American health authorities announced that they had approved on Wednesday November 8 a highly anticipated drug from the American group Eli Lilly against obesity, the latest entrant into a market that has become major for the pharmaceutical industry.

The treatment, which will be marketed as Zepbound in the United States, is administered by injection once a week. The molecule used was already approved against diabetes, but sometimes prescribed outside of official recommendations by certain doctors for weight loss, given its effectiveness.

In a large clinical trial, Zepbound was shown to provide significant weight loss, the US Food and Drug Administration (FDA) said in a statement. Zepbound is now authorized for people who are obese, or overweight and have a related health problem (type 2 diabetes, high cholesterol, or hypertension). Its use should be combined with exercise and a low-calorie diet, specifies the FDA.

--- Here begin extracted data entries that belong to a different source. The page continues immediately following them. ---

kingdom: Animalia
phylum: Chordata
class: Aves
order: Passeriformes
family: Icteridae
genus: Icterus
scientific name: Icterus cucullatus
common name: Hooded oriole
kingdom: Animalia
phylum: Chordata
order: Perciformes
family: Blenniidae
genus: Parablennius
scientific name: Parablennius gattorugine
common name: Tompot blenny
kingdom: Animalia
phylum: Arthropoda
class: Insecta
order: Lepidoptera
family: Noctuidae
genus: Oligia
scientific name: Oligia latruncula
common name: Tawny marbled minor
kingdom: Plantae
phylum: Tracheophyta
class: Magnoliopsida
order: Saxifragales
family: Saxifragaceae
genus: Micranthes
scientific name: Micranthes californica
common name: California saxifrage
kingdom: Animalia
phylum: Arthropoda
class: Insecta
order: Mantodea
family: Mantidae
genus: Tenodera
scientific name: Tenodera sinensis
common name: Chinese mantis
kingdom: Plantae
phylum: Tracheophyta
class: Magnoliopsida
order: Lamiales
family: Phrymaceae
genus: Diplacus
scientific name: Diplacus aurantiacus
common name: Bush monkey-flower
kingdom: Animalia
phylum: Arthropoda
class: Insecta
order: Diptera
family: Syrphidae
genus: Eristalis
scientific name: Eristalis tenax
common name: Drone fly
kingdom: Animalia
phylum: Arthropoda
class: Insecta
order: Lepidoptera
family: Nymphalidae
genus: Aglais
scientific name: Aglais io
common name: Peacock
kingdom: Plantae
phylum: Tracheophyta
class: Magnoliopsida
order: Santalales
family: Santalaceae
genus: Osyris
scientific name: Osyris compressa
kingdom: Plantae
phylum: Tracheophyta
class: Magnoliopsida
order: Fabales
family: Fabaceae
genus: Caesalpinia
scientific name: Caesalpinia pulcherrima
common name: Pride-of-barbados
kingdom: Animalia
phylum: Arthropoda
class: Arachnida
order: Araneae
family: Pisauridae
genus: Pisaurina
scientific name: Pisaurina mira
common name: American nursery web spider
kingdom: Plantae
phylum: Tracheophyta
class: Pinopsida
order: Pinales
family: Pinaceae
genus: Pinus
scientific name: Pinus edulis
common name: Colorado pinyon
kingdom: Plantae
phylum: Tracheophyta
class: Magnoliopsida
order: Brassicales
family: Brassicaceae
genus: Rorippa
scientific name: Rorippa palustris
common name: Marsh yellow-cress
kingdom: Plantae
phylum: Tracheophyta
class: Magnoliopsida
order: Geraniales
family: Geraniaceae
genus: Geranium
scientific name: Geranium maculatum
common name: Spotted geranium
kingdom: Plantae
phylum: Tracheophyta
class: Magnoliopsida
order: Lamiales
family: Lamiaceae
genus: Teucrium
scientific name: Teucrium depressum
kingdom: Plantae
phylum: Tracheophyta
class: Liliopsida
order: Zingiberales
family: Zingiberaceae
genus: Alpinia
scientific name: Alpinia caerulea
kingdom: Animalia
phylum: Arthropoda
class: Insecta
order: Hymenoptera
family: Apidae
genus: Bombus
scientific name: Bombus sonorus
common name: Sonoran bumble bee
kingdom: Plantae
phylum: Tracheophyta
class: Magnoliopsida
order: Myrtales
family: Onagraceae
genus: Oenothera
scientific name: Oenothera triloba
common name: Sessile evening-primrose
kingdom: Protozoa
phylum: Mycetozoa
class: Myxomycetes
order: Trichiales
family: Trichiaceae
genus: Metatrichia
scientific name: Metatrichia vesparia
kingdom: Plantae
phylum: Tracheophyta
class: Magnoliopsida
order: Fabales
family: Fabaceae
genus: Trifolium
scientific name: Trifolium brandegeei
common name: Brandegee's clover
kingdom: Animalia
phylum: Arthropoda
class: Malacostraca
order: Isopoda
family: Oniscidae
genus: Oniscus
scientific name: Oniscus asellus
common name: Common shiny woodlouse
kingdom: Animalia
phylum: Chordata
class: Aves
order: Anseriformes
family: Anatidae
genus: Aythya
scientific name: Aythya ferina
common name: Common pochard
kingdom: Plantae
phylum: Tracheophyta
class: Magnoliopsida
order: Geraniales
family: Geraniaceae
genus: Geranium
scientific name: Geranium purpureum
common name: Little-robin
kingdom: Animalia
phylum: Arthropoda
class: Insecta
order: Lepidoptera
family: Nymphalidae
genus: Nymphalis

This drug belongs to a new generation of treatments, mimicking a gastrointestinal hormone (GLP-1) which activates receptors in the brain playing a role in regulating appetite. Eli Lilly’s molecule, tirzepatide, was already marketed under the name Mounjaro for people suffering from type 2 diabetes, since FDA authorization in 2022. The Novo Nordisk laboratory uses a molecule called semaglutide, authorized against obesity in the United States since 2021 under the name Wegovy.

Its diabetes counterpart, authorized since 2017 and called Ozempic, has recently experienced periodic stock shortages, after causing a furor on social networks for its weight-loss properties.